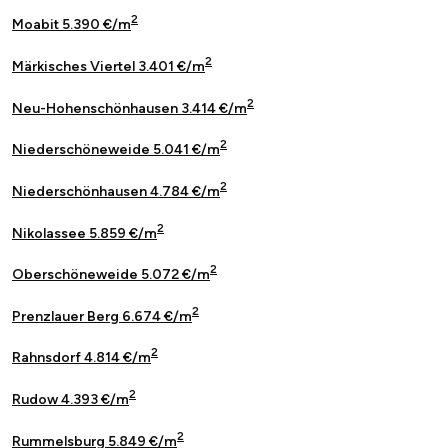
2
Moabit 5.390 €/m
2
Märkisches Viertel 3.401 €/m
2
Neu-Hohenschönhausen 3.414 €/m
2
Niederschöneweide 5.041 €/m
2
Niederschönhausen 4.784 €/m
2
Nikolassee 5.859 €/m
2
Oberschöneweide 5.072 €/m
2
Prenzlauer Berg 6.674 €/m
2
Rahnsdorf 4.814 €/m
2
Rudow 4.393 €/m
2
Rummelsburg 5.849 €/m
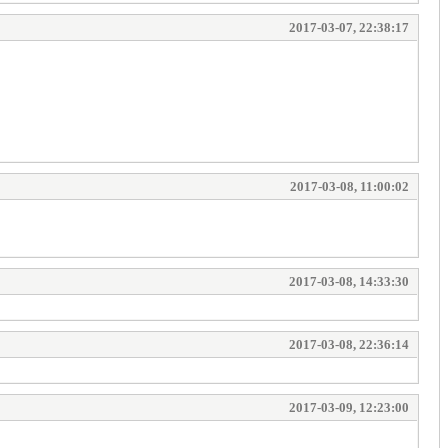
2017-03-07, 22:38:17
2017-03-08, 11:00:02
2017-03-08, 14:33:30
2017-03-08, 22:36:14
2017-03-09, 12:23:00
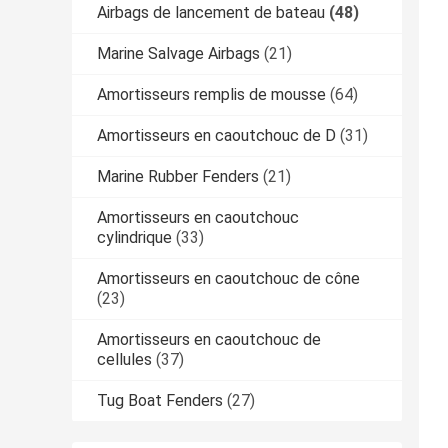
Airbags de lancement de bateau
(48)
Marine Salvage Airbags
(21)
Amortisseurs remplis de mousse
(64)
Amortisseurs en caoutchouc de D
(31)
Marine Rubber Fenders
(21)
Amortisseurs en caoutchouc
cylindrique
(33)
Amortisseurs en caoutchouc de cône
(23)
Amortisseurs en caoutchouc de
cellules
(37)
Tug Boat Fenders
(27)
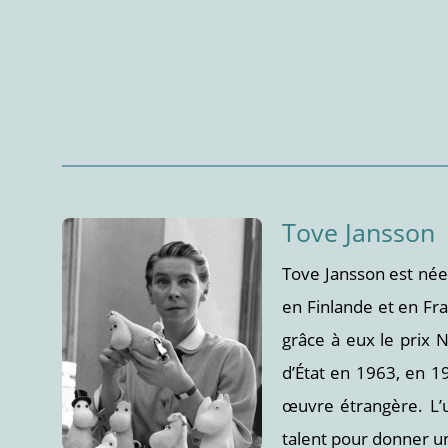
Tove Jansson
Tove Jansson est née 
en Finlande et en Fr
grâce à eux le prix N
d’État en 1963, en 1
œuvre étrangère. L’u
talent pour donner un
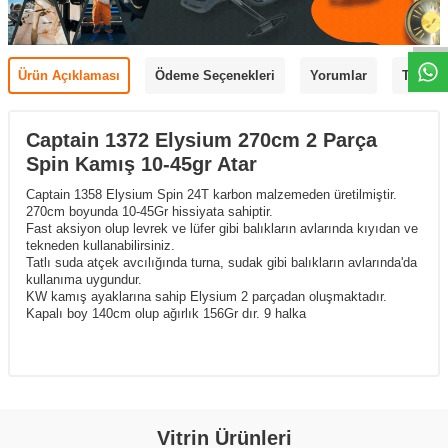
Ürün Açıklaması
Ödeme Seçenekleri
Yorumlar
Tavsiye
Captain 1372 Elysium 270cm 2 Parça
Spin Kamış 10-45gr Atar
Captain 1358 Elysium Spin 24T karbon malzemeden üretilmiştir.
270cm boyunda 10-45Gr hissiyata sahiptir.
Fast aksiyon olup levrek ve lüfer gibi balıkların avlarında kıyıdan ve
tekneden kullanabilirsiniz.
Tatlı suda atçek avcılığında turna, sudak gibi balıkların avlarında'da
kullanıma uygundur.
KW kamış ayaklarına sahip Elysium 2 parçadan oluşmaktadır.
Kapalı boy 140cm olup ağırlık 156Gr dır. 9 halka
Vitrin Ürünleri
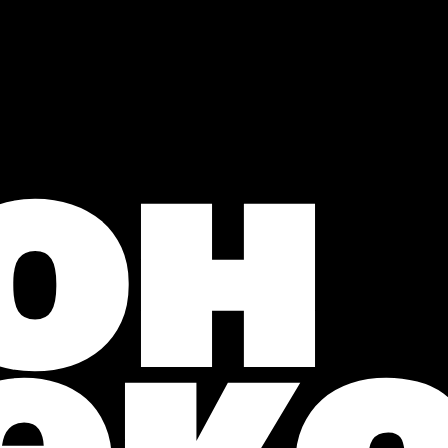
он
ек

____

### [ASSIGNMENT]
Pictures stay out; everything else in the listing above gets repeated exactly.

### [ANSWER TO THIS EXERCISE]
2
Moabit 5.390 €/m
2
Märkisches Viertel 3.401 €/m
2
Neu-Hohenschönhausen 3.414 €/m
2
Niederschöneweide 5.041 €/m
2
Niederschönhausen 4.784 €/m
2
Nikolassee 5.859 €/m
2
Oberschöneweide 5.072 €/m
2
Prenzlauer Berg 6.674 €/m
2
Rahnsdorf 4.814 €/m
2
Rudow 4.393 €/m
2
Rummelsburg 5.849 €/m
2017-03-07, 22:38:17
2017-03-08, 11:00:02
2017-03-08, 14:33:30
2017-03-08, 22:36:14
2017-03-09, 12:23:00
Airbags de lancement de bateau
(48)
Marine Salvage Airbags
(21)
Amortisseurs remplis de mousse
(64)
Amortisseurs en caoutchouc de D
(31)
Marine Rubber Fenders
(21)
Amortisseurs en caoutchouc
cylindrique
(33)
Amortisseurs en caoutchouc de cône
(23)
Amortisseurs en caoutchouc de
cellules
(37)
Tug Boat Fenders
(27)
Tove Jansson
Tove Jansson est née 
en Finlande et en Fr
grâce à eux le prix N
d’État en 1963, en 1
œuvre étrangère. L’u
talent pour donner un
Ürün Açıklaması
Ödeme Seçenekleri
Yorumlar
Tavsiye
Captain 1372 Elysium 270cm 2 Parça
Spin Kamış 10-45gr Atar
Captain 1358 Elysium Spin 24T karbon malzemeden üretilmiştir.
270cm boyunda 10-45Gr hissiyata sahiptir.
Fast aksiyon olup levrek ve lüfer gibi balıkların avlarında kıyıdan ve
tekneden kullanabilirsiniz.
Tatlı suda atçek avcılığında turna, sudak gibi balıkların avlarında'da
kullanıma uygundur.
KW kamış ayaklarına sahip Elysium 2 parçadan oluşmaktadır.
Kapalı boy 140cm olup ağırlık 156Gr dır. 9 halka
Vitrin Ürünleri
он
ек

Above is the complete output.